Wednesday, April 30, 2008

Eddies

The morning began quietly. I woke before the birds, before the sun, and pulled my lean-to shelter to the shore of My River to serve its second use as raft. With the cup of my hands I drank from my river and splashed its water to clear the night's earth-bed smear from my cheeks. My final raucous heave woke my attention to the tentative whispering whistle of many small bird-voices and the soft glow of dawn's entreaty for day.
I clamber over the edge of the raft and dig my fingers into the clefts of two pairs of logs separated by the span of my arms, my face turned upwards to the brightening of gaps in My Great Forest Canopy. An aggressive wind assures me of the coming storm, but I am comfortable in the judgment of my downstream journey's brevity. So in this moment in my forest, as with so many others felt since my joining it, I wait and drift...

Thursday, April 24, 2008

An Early Soul

The midday sun reaches its fiery peak as I draw a last sweet breath of easy air on the hilltop. I stumble a bit on my first step; making my way down the rocky hillside a perilous, though perhaps not entirely ungraceful, headlong scramble. The stony earth begins to even out as the shady boughs of the impending forest gain level with my eyes. Between my footfall and that shady place, puffy white forms dance to the rhythm of my bouncing heels and toes. The flock is soon a river on even land to be run between, so thus I continue my mad pace past the bleating, grazing crop of wool and tame my wild storm of pedal motion to a gentle rustle against the fern-furried forest floor...

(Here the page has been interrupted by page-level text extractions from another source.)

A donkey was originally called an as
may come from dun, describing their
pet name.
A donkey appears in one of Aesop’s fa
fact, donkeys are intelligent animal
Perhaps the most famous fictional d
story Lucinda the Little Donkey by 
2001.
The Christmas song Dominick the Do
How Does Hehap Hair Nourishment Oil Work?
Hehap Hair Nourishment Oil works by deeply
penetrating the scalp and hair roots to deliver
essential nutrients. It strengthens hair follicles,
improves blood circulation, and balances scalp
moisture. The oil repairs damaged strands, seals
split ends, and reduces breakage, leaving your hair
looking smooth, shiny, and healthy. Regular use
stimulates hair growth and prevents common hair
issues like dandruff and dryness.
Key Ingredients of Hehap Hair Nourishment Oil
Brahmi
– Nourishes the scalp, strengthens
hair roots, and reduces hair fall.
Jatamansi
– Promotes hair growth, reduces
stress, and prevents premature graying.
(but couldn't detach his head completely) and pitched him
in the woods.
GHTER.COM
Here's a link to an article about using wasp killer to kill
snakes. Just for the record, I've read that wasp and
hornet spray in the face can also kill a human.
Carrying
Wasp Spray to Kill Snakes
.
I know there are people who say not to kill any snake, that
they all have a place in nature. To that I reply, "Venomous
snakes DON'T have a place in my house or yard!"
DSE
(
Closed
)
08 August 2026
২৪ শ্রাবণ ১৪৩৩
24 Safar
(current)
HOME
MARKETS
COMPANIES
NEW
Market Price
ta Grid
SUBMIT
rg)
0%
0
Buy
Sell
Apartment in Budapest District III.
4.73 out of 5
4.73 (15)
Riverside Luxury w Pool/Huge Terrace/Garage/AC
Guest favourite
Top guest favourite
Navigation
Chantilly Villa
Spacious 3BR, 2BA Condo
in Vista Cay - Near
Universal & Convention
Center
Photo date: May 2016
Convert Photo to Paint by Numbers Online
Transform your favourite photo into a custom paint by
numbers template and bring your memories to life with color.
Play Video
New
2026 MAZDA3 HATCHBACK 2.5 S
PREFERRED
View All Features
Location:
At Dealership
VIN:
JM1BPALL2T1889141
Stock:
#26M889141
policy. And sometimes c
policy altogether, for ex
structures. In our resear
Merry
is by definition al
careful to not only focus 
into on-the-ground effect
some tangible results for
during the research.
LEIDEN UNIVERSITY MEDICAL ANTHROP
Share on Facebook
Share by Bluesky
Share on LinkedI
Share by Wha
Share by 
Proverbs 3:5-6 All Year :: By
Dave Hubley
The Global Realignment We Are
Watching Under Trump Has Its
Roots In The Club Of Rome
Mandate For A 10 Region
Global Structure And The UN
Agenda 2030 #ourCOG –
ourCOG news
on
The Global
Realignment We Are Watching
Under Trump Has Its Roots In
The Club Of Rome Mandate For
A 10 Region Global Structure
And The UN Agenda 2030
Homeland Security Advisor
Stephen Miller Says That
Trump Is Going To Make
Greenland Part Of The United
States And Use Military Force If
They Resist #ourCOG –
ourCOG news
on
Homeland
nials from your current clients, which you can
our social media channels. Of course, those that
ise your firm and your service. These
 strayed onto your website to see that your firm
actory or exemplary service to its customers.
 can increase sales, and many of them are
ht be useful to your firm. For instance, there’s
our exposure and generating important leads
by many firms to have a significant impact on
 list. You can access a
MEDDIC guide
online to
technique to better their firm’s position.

In the ages of Earth before my birth into it, there have been as countlessly many risings of powerful men and man-thoughts as failings of ideas and civilizations. In this, my present, I see a great number of things which frustrate my individual will and shame my human spirit. The counting of these makes no dent in the sense of hopelessness about their confining mass. Ignoring the tragedy of our flawed society gives only a shallow and transient peace, but I have come to believe that there is little to be done for it save the tending of my own spirit in defiance of all that contains it. To that end I will write these threads of imagined lives stripped bare of modern woes. I hope that many, including some who would not take well to a plainer description of my views, will appreciate them as moments of both peace and vigor unbound by time.